Text block:
= Beginning of Section =

Frontiers of Supercomputing II "d0e5450"

Compilers and Communication

There are three roles that compilers play in the context of parallel machines. First of all, they provide a mechanism for generating good scalar and vector node code. Since that topic is covered adequately in other papers in this volume, we will not focus on it here. Rather, we will focus on the fact that the compiler can help the user by taking advantage of opportunities for automatic parallelization, and particularly important in the context of distributed machines, there is the possibility for compilers to help the user with some of the communication activities.

The current compilers do a very good job in the area of scalar/vector node code generation, although some node architectures (e.g., i860) are quite a challenge to compiler writers. Some of the compilers also make a reasonable effort in the area of parallelization, at least in cases where data dependencies are obvious. However, there is very little to point to in the third area of compilers helping on distributed machines. The picture here is not completely bleak, so we will refer to two examples that really stand out, namely, the CM-2 and Myrias Research Corporation's SPS-2 computers. In both of these systems, the compilers and the associated run-time system really help enormously with instantiation and optimization of communication.

= End of Section =

Collection entries:
= Beginning of Section =

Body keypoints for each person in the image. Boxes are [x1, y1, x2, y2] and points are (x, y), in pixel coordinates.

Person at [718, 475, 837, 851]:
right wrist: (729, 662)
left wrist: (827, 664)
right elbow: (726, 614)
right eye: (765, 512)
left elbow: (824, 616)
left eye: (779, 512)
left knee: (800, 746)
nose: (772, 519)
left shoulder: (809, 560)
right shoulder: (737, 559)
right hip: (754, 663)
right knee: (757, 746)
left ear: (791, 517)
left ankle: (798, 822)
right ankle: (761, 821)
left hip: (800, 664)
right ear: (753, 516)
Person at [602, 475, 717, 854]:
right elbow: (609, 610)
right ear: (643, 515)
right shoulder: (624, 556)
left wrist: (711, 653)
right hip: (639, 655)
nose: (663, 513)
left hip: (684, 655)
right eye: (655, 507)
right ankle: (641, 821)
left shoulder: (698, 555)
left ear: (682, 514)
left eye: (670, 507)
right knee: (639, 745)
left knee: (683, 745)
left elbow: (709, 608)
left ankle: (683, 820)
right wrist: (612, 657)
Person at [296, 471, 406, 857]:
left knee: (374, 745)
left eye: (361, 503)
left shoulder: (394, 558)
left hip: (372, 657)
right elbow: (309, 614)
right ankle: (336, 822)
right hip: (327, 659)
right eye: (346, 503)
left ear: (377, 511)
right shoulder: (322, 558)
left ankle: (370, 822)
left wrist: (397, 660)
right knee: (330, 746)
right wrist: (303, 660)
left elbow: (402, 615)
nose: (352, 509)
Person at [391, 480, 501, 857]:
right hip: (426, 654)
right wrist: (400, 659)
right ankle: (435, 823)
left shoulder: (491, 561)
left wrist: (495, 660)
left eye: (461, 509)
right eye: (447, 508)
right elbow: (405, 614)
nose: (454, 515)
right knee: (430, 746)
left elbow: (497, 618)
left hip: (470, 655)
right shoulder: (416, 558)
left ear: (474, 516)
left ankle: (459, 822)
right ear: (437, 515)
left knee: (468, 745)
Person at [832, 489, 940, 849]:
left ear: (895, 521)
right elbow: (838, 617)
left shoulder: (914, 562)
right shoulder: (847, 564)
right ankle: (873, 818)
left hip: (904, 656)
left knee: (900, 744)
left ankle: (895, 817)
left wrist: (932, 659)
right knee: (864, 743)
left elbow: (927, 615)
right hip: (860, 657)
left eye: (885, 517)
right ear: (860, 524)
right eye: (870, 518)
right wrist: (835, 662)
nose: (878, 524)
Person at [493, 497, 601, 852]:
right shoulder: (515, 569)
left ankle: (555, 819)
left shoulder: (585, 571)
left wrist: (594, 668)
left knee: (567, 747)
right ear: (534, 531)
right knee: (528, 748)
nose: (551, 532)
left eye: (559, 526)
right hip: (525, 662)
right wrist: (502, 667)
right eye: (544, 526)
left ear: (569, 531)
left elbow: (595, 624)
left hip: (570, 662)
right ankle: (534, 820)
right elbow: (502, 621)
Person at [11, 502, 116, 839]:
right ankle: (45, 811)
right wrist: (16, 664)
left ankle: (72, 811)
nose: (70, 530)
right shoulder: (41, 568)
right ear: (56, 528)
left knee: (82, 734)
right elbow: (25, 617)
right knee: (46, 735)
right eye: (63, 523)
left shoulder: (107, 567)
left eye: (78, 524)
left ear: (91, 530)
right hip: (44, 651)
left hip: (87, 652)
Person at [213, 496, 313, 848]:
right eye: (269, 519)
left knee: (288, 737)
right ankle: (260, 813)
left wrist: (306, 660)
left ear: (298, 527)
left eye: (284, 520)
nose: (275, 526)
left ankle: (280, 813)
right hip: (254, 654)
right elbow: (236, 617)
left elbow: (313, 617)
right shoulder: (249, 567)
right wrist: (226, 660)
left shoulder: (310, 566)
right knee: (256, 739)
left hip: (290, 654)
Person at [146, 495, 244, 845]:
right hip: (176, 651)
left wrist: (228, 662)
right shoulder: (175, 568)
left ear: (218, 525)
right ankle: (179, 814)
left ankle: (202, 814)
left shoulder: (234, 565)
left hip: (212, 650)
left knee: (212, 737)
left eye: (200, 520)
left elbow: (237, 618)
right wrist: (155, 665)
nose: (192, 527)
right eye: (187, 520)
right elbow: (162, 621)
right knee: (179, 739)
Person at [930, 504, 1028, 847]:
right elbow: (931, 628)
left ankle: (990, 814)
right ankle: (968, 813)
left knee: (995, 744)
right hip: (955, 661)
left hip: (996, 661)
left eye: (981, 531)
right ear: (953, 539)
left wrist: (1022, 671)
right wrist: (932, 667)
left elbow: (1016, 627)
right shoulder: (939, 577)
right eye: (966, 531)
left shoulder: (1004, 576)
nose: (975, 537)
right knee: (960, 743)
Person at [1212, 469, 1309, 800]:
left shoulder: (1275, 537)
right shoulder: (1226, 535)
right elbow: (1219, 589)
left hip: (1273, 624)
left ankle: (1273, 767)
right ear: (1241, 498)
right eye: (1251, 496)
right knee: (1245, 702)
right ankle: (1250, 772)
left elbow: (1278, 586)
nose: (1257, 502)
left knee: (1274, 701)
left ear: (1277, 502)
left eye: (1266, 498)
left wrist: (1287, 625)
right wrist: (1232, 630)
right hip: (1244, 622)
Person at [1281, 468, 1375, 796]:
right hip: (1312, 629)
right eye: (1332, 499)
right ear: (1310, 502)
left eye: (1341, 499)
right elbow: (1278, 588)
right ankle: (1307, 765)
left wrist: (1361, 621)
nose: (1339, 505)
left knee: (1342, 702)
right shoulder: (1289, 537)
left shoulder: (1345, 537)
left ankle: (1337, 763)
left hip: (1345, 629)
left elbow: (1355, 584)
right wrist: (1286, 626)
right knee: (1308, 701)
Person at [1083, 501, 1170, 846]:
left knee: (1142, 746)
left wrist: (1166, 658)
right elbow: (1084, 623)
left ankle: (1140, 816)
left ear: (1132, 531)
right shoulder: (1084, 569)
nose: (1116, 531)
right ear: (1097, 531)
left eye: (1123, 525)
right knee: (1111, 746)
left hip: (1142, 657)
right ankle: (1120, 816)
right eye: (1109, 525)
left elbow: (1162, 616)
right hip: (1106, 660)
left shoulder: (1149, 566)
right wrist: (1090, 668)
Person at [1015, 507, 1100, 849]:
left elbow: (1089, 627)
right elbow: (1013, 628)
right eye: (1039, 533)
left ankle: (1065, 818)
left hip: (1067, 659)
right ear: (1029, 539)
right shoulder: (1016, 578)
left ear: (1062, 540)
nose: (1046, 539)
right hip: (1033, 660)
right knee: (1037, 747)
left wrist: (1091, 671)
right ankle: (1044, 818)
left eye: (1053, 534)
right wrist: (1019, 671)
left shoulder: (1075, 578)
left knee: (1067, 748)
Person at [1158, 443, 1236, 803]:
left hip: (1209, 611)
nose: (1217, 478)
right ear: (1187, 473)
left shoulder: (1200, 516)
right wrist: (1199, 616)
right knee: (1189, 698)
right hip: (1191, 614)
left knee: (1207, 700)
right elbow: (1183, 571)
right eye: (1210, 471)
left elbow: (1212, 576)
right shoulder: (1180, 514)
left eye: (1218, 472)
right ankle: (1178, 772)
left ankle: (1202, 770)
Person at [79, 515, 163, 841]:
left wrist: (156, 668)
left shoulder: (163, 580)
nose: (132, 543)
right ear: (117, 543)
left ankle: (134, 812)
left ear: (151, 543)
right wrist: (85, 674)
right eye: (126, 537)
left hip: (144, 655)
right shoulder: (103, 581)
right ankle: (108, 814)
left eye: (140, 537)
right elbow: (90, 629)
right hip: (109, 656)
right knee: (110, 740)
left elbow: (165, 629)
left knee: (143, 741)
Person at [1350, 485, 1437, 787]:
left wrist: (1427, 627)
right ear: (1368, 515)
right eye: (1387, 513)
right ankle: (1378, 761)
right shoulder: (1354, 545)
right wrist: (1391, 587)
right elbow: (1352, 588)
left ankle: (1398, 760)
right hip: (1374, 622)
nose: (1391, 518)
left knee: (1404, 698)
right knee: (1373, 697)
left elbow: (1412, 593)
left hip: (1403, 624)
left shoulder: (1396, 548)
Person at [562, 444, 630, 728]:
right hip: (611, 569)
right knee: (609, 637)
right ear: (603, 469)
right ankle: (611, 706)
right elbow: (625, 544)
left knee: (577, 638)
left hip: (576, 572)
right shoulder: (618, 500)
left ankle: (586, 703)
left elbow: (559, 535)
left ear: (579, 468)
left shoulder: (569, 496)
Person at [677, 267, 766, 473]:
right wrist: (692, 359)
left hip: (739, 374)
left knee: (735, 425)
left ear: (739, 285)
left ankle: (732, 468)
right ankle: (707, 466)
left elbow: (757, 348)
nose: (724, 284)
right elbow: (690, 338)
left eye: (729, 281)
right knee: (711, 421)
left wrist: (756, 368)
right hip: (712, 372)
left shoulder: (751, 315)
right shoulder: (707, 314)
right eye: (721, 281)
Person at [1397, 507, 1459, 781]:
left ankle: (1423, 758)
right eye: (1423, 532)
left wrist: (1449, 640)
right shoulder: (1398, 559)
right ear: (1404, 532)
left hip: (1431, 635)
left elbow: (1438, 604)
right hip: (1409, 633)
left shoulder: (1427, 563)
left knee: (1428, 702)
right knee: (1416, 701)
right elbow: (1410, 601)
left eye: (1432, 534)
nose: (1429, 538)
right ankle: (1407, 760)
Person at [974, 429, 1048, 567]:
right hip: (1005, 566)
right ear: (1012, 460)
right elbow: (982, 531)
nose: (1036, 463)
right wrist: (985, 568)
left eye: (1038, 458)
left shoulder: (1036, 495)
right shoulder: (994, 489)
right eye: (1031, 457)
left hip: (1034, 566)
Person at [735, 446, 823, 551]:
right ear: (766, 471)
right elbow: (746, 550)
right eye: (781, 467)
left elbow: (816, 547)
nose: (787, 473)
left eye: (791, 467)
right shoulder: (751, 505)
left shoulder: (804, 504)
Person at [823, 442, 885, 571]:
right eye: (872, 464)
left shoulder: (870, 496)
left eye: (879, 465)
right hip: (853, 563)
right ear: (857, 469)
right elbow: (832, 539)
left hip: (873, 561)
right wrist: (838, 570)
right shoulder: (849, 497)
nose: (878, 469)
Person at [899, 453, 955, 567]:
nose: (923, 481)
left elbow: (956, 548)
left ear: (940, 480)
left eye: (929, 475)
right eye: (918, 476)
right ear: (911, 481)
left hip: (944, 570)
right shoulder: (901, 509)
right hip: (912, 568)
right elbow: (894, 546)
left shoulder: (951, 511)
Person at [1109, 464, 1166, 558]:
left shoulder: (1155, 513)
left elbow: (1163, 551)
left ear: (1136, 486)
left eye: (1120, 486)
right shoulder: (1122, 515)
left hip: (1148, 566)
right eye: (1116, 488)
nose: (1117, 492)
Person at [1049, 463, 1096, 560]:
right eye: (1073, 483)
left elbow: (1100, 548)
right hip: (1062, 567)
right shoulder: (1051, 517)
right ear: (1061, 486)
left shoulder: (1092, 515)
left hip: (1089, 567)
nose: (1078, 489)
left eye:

= End of Section =

Task description: Reproduce word for word the part of the passage above on compilers and parallel machines that begins at "The current compilers" and stops after "optimization of communication.".

Written response:
The current compilers do a very good job in the area of scalar/vector node code generation, although some node architectures (e.g., i860) are quite a challenge to compiler writers. Some of the compilers also make a reasonable effort in the area of parallelization, at least in cases where data dependencies are obvious. However, there is very little to point to in the third area of compilers helping on distributed machines. The picture here is not completely bleak, so we will refer to two examples that really stand out, namely, the CM-2 and Myrias Research Corporation's SPS-2 computers. In both of these systems, the compilers and the associated run-time system really help enormously with instantiation and optimization of communication.